The term "action figure" was coined by the creators of the original G. I. Joe, to distance their product from the traditional idea that "dolls" as such were only for girls. The intents and purposes of such a toy were seen as for much more rugged play, and their design and accessories reflected this (with much simpler, coarse clothing and guns and knives instead of tea sets and bottles). Until the early 1970's action figures such as G. I. Joe, Johnny West, and Mego followed this format of hard plastic bodies, molded hair (with notable exceptions), and articulation points (joints) at wrist, elbow, shoulder, neck, waist, knee and ankle that put the action in action figure.
The oil crisis put an end to this style. The plastic that made up the bodies was a petroleum by-product, and the cost of making large figure, especially the foot tall Joes, became prohibitively expensive.
The concept of action figures was re-invented and re-vitalized in the late 1970's with the success of the Star Wars franchise. Hasbro came out with the first line of action figures in a smaller format (typically 3 and 3/4 inches high) and with fewer articulation points, at the neck, shoulder and legs.

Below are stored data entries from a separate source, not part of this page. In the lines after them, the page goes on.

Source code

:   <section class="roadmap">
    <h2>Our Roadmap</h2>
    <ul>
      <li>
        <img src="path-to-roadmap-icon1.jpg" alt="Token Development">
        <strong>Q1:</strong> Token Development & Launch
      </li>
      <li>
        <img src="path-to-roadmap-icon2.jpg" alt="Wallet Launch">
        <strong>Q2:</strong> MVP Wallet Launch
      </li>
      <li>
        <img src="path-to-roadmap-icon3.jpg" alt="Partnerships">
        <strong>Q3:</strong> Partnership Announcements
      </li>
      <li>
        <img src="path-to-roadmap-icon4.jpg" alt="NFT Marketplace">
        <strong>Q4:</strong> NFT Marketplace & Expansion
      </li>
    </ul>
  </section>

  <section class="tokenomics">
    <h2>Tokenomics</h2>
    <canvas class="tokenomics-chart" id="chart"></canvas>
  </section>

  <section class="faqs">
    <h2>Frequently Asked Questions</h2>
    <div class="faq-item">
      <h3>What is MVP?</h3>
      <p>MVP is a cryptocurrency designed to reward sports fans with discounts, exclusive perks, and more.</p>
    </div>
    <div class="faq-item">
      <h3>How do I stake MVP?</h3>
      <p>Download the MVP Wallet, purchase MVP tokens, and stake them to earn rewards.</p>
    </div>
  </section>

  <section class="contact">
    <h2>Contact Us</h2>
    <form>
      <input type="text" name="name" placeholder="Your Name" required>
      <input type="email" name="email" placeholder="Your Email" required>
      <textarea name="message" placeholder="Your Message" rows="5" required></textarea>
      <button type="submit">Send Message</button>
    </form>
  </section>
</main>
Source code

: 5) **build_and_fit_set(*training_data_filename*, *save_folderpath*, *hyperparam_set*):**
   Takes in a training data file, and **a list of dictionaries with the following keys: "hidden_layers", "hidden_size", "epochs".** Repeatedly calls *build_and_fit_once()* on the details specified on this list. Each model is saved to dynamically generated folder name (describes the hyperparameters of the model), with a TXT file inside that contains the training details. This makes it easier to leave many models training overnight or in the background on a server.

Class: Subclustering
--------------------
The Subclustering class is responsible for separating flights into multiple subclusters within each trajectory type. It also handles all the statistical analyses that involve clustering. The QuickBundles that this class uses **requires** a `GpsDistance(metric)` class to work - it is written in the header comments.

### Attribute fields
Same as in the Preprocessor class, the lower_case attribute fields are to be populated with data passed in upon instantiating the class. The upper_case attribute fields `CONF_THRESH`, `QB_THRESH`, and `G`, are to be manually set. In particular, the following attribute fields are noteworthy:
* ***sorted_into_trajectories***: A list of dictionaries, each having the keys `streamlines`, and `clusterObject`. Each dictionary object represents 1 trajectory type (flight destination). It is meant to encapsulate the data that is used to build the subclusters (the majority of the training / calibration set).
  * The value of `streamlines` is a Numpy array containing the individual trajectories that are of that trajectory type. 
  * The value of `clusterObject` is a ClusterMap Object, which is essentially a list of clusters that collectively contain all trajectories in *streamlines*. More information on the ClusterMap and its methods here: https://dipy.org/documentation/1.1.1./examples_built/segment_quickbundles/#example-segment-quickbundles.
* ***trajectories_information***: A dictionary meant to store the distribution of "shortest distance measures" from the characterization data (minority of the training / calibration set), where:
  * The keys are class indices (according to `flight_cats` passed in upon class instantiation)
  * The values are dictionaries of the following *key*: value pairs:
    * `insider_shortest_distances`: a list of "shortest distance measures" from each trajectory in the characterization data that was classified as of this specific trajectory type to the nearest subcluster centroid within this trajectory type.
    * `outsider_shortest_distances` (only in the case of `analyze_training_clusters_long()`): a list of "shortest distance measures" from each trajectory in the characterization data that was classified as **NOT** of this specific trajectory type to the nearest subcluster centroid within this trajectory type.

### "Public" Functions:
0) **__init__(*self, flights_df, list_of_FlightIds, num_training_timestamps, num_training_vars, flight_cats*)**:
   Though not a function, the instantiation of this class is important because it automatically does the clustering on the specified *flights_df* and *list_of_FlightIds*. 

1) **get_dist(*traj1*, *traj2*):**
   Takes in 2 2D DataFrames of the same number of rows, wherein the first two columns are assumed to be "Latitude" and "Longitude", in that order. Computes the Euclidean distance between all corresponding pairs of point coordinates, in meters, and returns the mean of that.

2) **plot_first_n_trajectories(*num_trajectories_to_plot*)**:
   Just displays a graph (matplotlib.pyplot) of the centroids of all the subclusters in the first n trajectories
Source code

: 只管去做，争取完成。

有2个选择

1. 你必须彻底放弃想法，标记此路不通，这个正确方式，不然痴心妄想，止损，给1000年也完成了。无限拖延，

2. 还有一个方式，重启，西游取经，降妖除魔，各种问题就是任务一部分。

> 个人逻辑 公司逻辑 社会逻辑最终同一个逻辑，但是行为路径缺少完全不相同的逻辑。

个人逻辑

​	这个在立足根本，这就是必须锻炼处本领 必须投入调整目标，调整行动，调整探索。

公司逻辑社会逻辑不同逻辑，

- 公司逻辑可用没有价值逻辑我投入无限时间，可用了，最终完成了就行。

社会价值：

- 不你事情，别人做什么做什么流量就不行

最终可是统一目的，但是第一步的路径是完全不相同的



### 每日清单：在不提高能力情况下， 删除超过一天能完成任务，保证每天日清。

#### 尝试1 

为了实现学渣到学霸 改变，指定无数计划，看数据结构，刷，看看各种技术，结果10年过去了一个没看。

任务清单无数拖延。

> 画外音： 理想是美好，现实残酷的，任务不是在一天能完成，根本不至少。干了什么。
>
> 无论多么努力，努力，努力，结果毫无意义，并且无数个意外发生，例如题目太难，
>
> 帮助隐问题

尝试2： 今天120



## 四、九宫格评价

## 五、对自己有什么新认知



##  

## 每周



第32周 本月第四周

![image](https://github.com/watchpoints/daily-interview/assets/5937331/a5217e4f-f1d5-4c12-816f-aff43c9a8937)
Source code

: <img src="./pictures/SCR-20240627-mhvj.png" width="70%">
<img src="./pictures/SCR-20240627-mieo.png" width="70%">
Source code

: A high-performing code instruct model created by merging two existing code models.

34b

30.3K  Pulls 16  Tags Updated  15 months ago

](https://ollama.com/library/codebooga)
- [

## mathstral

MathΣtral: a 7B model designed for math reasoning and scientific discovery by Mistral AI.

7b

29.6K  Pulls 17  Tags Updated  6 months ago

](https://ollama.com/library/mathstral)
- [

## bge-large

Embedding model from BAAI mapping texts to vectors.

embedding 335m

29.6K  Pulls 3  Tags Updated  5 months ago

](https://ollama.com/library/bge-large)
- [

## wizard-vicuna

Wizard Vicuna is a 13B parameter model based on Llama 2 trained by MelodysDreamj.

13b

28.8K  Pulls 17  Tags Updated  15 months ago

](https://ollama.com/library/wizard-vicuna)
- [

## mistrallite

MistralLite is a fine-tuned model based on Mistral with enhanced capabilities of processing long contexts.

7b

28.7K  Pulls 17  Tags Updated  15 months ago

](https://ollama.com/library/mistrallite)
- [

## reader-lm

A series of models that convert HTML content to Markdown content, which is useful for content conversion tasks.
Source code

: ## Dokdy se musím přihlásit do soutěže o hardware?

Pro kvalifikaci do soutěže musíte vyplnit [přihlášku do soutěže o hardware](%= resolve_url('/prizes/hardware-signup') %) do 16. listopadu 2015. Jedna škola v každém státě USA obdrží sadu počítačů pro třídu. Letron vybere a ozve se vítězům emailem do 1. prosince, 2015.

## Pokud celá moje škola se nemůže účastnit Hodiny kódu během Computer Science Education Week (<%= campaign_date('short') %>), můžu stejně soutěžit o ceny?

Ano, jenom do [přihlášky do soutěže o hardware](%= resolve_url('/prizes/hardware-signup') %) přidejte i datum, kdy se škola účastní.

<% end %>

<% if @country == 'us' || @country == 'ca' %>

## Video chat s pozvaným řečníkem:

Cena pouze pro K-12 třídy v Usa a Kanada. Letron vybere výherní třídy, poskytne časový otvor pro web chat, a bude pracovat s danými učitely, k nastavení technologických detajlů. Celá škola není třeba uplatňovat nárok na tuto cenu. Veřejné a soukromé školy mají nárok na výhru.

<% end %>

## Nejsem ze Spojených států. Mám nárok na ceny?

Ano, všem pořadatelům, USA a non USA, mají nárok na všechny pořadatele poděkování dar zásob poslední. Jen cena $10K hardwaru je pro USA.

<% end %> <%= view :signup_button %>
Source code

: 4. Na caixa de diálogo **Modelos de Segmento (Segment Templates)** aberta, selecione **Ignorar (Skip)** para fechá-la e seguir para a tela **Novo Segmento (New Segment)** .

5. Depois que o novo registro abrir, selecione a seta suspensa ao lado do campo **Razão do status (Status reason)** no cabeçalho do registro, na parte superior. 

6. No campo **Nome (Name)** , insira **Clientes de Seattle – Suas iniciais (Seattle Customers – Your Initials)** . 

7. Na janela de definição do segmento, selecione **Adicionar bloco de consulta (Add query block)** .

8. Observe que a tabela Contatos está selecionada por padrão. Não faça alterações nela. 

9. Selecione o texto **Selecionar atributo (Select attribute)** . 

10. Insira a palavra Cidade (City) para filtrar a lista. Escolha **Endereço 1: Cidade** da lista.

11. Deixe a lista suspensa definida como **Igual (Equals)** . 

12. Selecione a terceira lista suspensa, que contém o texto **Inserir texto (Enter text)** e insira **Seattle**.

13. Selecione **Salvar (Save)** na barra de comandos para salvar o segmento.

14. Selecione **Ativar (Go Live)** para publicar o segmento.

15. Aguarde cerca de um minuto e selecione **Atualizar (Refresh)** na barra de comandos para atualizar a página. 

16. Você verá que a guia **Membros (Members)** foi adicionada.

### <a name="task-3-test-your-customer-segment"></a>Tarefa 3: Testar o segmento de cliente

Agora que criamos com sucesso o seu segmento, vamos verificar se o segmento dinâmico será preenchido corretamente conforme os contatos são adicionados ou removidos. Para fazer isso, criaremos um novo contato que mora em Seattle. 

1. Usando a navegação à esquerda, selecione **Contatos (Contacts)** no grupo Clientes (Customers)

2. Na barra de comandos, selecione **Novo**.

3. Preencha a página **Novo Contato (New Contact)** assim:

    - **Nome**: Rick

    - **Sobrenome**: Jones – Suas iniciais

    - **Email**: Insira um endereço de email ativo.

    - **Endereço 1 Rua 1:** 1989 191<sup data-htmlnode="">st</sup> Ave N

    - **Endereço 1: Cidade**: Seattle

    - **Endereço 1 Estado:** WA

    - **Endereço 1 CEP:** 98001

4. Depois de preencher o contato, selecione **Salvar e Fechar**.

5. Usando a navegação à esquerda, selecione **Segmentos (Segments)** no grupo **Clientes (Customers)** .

The first scuplts were simple and iconic, evolving with each new wave of figures over the years, until they reached the finely crafted likenesses of today. This smaller format allowed for many more characters to be made, were simpler to stand (if more limited to pose), and easier to store and carry. Many different toy lines were created along the same general format, including the new G.I. Joe line, which had retained most of the articulation points of the old Joes, losing only the ankle point.
Over the years the action figure has got taller, many lines producing figures 6 inches high, with each inch equalling a foot in scale. This allows for more accurate detailing and even texturing of molded sculpts of fabrics. While the likenesses, poseability, and even accessories of figures has improved, the "action" seems to have suffered, the durable playability lessened. For many of these figures I believe a new term should be applied: "action models".
But this does not seem to worry many hardcore collectors. To many the action figure is no longer a toy, but a collectible, or worse, an investment, not to be taken out of the box at all, for fear of damaging its' future value.
For myself, I can see their point of view. Ideally, and given enough money, I would like to buy three of each action figure I get: one to save for resale, one to preserve mint in box forever, and one to tear open and play with. Alas, money, storage space, and availability are not infinite. Having only one copy of an action figure I always opt to open it. For I believe that the true destiny of any toy is to be played with.